### PARTS OF THE EXERCISE
A: Please transcribe the forum post about Prodigy bank-turnover categorization from "I have a dataset" up to and including "roughly 400 examples.".
B: In the forum post about Prodigy bank-turnover categorization, roughly how many examples did the author go through with textcat.teach?

+++ TEXT SEGMENT +++

Hey everybody,
I'm training a model to categorize bank-turnovers with multiple labels.
I have a dataset already imported into prodigy
and can train the model successfully like this:
prodigy train models --textcat-multilabel bank_turnovers --lang "de"
The model works and I can see results when loading it an making predictions.
Now I tried to finetune it using textcat.teach
like this:
prodigy textcat.teach bank_turnovers_teach models/model-best ./assets/bank_turnovers_annotated.jsonl --label <all my labels>
This also worked and I went through roughly 400 examples.
Now I'm trying to integrate those examples into my existing model like this:
prodigy train --base-model models/model-best --textcat-multilabel bank_turnovers_teach
But this yields:
ℹ Using CPU
ℹ To switch to GPU 0, use the option: --gpu-id 0
========================= Generating Prodigy config =========================
ℹ Auto-generating config with spaCy
ℹ Using config from base model
Traceback (most recent call last):
File "<frozen runpy>", line 198, in _run_module_as_main
File "<frozen runpy>", line 88, in _run_code
File "/Users/tim/.pyenv/versions/3.12.1/lib/python3.12/site-packages/prodigy/__main__.py", line 50, in <module>
main()
File "/Users/tim/.pyenv/versions/3.12.1/lib/python3.12/site-packages/prodigy/__main__.py", line 44, in main
controller = run_recipe(run_args)

+++ RECORDS PROVIDED +++

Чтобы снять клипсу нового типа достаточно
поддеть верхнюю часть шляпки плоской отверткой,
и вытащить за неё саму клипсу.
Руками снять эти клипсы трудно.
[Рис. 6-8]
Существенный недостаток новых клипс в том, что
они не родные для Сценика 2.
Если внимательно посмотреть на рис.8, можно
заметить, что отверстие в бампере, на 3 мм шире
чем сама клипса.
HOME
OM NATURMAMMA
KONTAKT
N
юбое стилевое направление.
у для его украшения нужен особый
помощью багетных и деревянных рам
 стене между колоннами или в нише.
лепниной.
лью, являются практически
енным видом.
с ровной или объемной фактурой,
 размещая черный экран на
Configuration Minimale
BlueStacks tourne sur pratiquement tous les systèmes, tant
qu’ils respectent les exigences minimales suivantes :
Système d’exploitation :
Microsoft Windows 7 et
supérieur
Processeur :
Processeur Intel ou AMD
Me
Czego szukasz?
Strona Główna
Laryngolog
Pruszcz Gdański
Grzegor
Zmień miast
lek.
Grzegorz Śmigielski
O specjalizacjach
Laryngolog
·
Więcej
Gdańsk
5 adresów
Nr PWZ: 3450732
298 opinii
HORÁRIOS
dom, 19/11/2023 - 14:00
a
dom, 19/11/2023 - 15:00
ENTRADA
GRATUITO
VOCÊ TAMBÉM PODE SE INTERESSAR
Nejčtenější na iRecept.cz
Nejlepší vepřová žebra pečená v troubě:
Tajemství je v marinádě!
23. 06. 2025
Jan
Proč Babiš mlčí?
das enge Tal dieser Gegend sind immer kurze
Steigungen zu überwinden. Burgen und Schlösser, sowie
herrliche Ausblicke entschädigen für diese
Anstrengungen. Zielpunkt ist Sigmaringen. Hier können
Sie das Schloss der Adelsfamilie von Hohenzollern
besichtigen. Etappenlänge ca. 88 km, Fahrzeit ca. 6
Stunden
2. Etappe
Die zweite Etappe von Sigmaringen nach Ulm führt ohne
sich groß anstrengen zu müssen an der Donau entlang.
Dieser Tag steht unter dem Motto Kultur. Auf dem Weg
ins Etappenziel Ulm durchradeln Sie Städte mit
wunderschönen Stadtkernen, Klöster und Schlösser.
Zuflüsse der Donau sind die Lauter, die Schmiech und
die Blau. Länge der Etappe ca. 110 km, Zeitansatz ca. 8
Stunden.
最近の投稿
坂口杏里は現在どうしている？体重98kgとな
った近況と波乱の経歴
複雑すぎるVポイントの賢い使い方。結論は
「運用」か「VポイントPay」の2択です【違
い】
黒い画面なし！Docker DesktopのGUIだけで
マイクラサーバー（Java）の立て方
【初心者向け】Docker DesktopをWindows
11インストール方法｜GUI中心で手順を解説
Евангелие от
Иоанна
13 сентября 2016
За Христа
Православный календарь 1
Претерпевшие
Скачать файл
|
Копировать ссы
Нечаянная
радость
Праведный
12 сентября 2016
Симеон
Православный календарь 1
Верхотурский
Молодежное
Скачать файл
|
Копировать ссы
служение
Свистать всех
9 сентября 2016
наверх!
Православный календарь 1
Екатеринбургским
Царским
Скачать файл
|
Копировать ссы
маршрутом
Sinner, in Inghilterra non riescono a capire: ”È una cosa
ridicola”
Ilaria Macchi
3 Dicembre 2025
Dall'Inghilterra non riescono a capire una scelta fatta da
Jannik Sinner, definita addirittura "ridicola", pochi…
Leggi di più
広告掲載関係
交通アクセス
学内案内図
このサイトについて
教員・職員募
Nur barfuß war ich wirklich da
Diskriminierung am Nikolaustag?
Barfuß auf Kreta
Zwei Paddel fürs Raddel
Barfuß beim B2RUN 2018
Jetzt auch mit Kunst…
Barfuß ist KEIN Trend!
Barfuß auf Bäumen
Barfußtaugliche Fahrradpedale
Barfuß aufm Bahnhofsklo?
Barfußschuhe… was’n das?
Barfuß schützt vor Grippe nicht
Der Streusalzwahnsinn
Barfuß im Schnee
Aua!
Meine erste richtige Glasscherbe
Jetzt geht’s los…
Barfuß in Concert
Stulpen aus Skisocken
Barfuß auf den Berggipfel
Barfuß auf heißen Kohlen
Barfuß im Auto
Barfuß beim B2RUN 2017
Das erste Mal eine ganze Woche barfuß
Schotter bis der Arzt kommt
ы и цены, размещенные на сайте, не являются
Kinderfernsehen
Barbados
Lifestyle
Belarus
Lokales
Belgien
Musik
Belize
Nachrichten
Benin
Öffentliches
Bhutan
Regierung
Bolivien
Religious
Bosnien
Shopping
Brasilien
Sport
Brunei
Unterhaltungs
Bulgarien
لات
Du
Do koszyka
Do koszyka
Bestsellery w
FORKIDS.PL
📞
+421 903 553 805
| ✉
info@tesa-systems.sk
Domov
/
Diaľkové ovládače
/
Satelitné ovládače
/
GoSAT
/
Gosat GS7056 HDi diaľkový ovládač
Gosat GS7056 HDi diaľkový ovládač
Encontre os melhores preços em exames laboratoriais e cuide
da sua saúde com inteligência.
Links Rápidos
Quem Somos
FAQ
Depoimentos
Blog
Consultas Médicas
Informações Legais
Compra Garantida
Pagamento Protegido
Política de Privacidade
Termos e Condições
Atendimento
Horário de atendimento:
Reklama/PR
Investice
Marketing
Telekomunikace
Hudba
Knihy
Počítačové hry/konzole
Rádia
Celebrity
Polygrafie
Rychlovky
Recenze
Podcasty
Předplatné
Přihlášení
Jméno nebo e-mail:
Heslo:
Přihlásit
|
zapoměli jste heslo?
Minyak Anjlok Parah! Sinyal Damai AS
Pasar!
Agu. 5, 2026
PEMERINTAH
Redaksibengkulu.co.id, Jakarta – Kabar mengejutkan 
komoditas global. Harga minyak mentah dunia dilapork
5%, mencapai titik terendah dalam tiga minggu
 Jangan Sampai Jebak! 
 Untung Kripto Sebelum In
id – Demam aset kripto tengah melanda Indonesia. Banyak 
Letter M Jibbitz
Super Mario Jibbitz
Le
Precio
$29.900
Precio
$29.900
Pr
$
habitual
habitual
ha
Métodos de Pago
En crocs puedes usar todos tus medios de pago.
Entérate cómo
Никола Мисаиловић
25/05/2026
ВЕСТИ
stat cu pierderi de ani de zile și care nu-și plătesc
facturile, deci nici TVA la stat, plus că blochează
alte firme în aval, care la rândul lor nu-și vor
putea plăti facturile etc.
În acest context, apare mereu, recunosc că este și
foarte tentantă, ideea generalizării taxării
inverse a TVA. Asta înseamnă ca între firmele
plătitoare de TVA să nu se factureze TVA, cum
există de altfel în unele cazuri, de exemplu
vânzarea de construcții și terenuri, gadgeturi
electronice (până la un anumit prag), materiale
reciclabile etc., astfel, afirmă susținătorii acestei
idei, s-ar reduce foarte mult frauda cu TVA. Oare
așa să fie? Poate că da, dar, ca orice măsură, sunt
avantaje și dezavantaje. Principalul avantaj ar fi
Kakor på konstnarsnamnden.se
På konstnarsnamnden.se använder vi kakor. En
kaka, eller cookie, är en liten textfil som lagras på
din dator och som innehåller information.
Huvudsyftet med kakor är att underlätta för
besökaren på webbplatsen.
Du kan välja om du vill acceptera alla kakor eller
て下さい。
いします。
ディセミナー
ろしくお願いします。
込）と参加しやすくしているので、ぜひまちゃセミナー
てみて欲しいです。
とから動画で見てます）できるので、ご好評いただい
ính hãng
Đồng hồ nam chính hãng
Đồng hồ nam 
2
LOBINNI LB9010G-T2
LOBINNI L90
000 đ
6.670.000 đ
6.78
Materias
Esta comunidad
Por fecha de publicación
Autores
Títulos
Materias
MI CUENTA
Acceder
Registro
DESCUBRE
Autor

+++

### SOLUTIONS BY TASK
A:
I have a dataset already imported into prodigy
and can train the model successfully like this:
prodigy train models --textcat-multilabel bank_turnovers --lang "de"
The model works and I can see results when loading it an making predictions.
Now I tried to finetune it using textcat.teach
like this:
prodigy textcat.teach bank_turnovers_teach models/model-best ./assets/bank_turnovers_annotated.jsonl --label <all my labels>
This also worked and I went through roughly 400 examples.

B: Roughly 400.